Machine learning comes of age in cystic fibrosis
World-leading AI technology developed by the Cambridge Centre for AI in Medicine and their colleagues offers a glimpse of the future of precision medicine, and unprecedented predictive power to clinicians caring for individuals with the life-limiting condition. Accurately predicting how an individual’s chronic illness is going to progress is critical to delivering better-personalised, precision medicine. Only with such insight can a clinician and patient plan optimal treatment strategies for intervention and mitigation. Yet there is an enormous challenge in accurately predicting the clinical trajectories of people for chronic health conditions such as cystic fibrosis (CF), cancer, cardiovascular disease and Alzheimer’s disease.
In just two years, the researchers have developed technology that has moved from producing ML-based predictions of lung failure in CF patients using a snapshot of patient data – itself a remarkable improvement on the previous state of the art – to dynamic predictions of individual disease trajectories, predictions of competing health risks and comorbidities, ‘temporal clustering’ with past patients, and much more.

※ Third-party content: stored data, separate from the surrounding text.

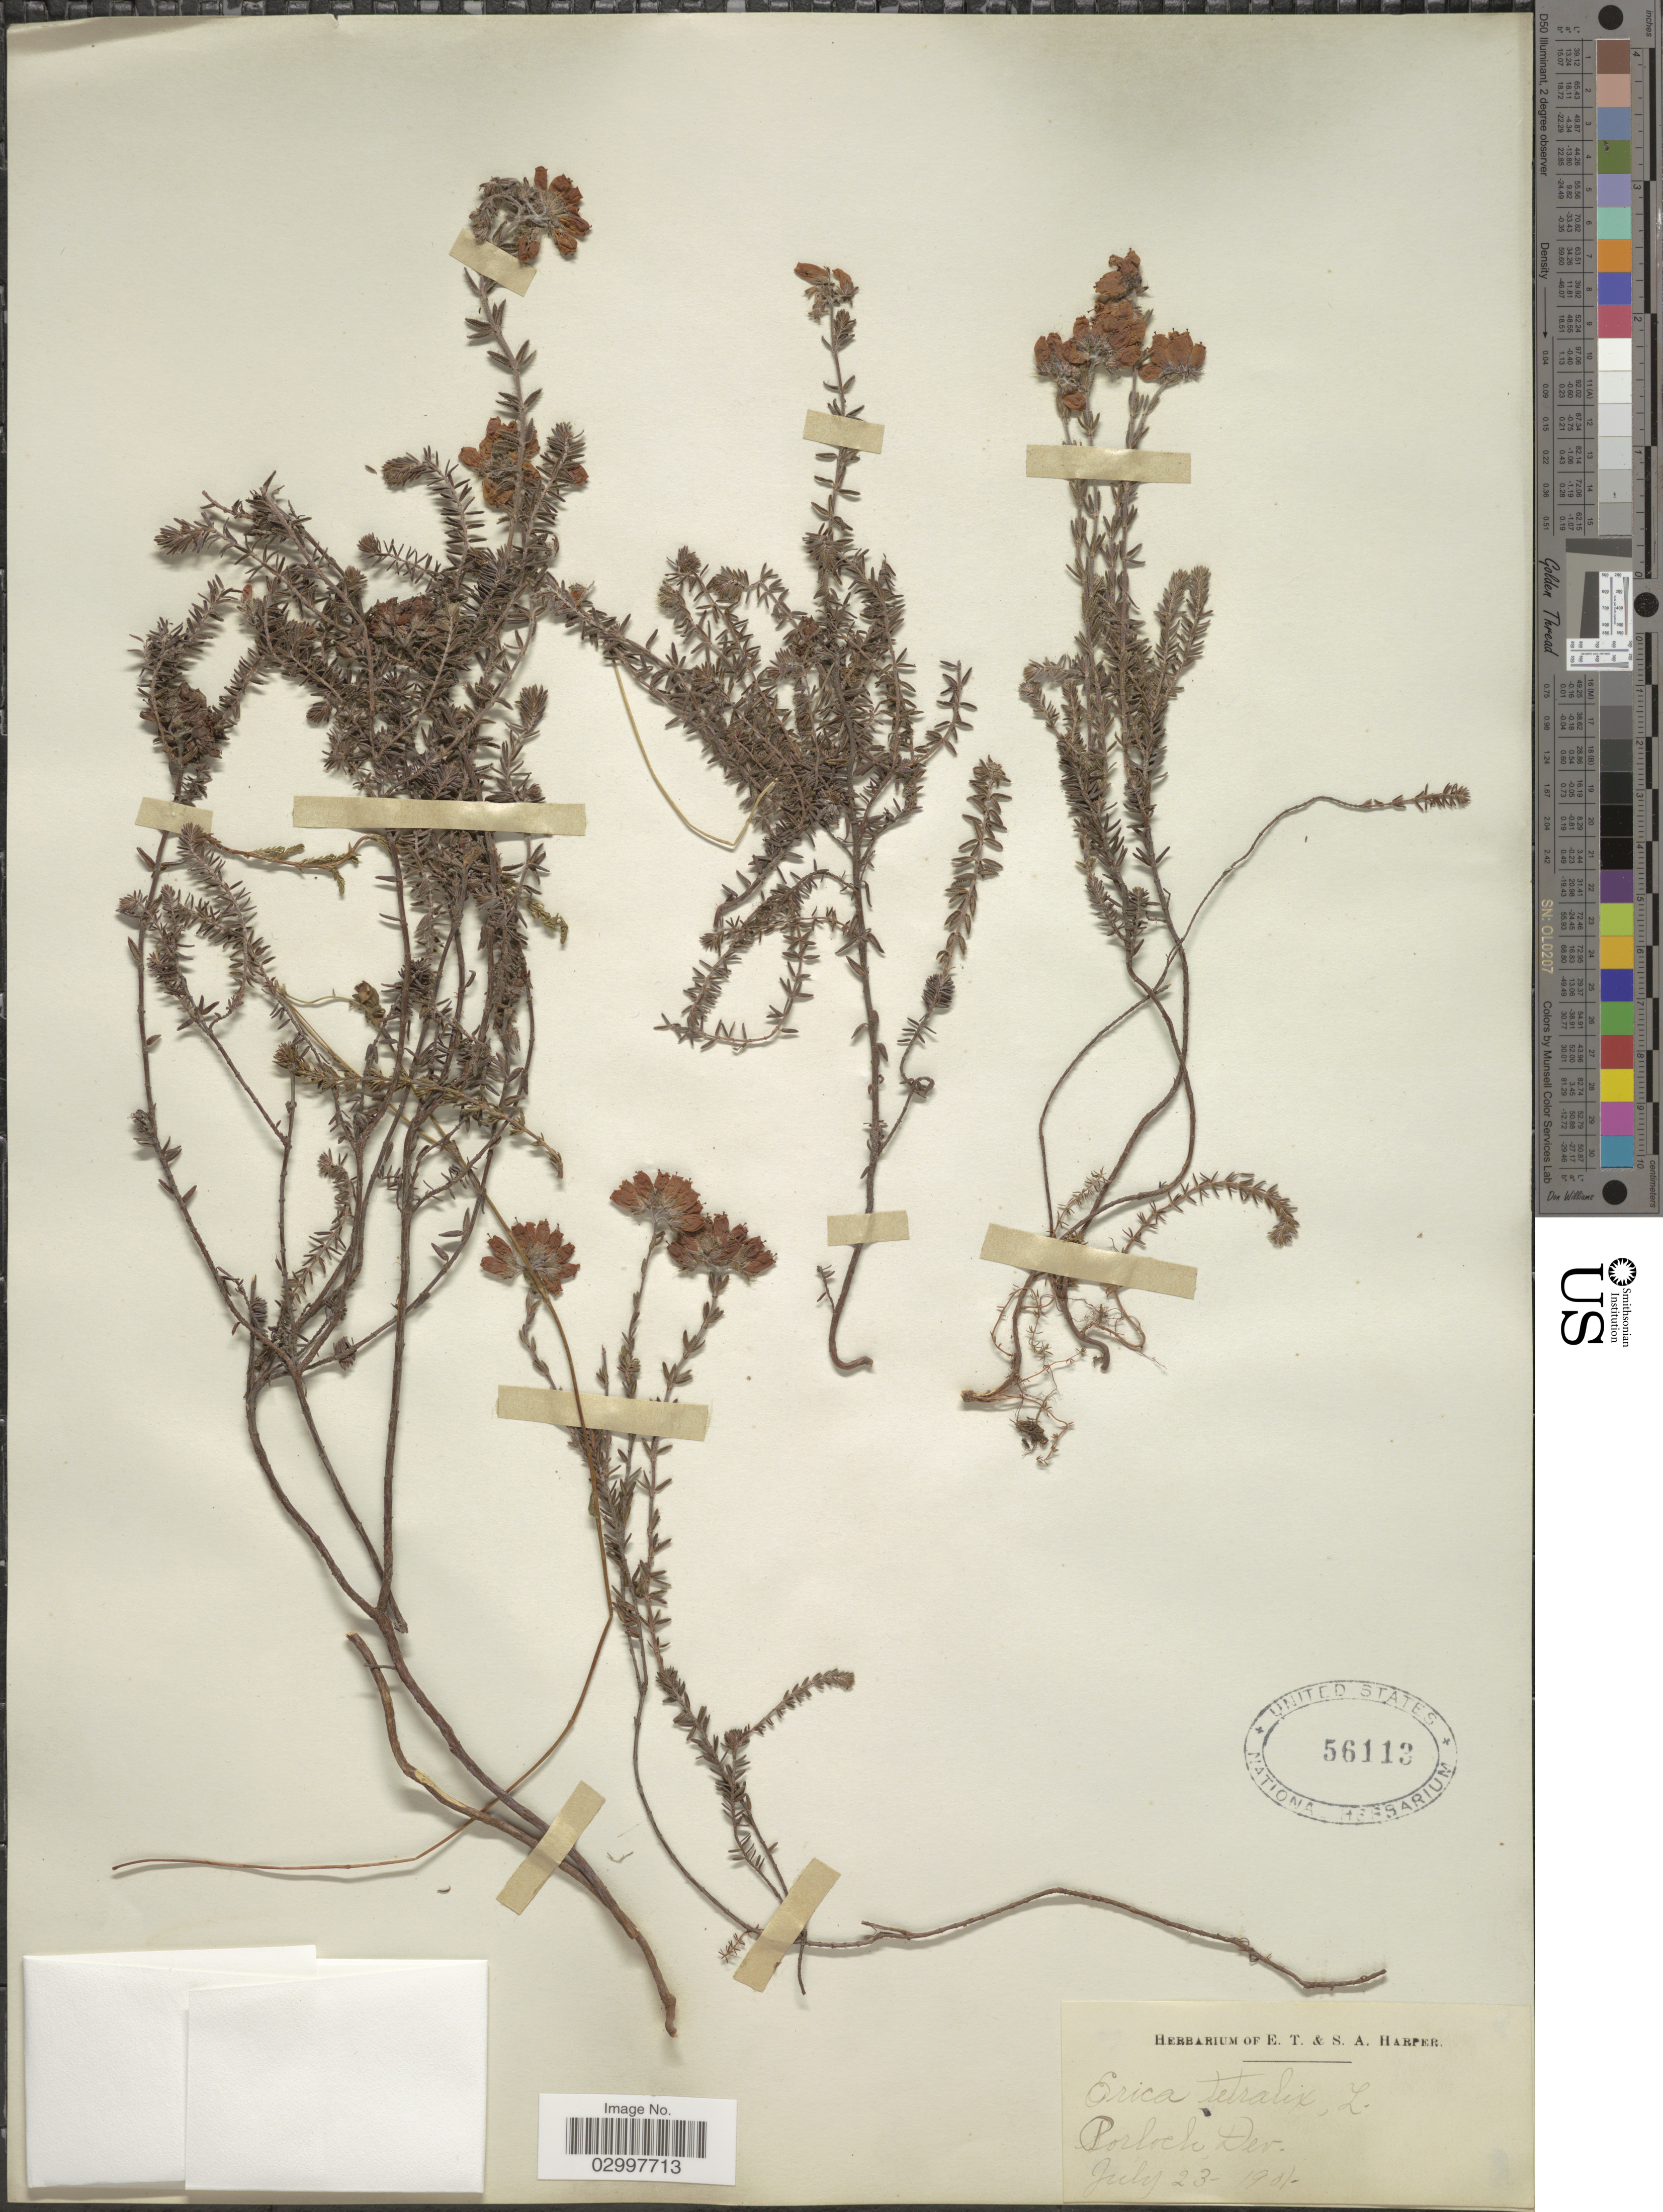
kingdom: Plantae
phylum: Tracheophyta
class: Magnoliopsida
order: Ericales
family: Ericaceae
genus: Erica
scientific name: Erica tetralix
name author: L.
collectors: ex herb. E. T. & S. A. Harper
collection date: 1901-07-23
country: United Kingdom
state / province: England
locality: Porlock, Dev.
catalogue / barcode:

The researchers are presenting three of their new ML technologies this week at the North American Cystic Fibrosis Conference 2020. In-depth details of the technologies and their potential implications are available on the CCAIM website. The tools developed by the Cambridge researchers represent astonishing progress in a very short time, and reveal the power of ML methods to tackle the remaining mysteries of common chronic illnesses and provide highly precise predictions of patient-specific health outcomes of unprecedented accuracy.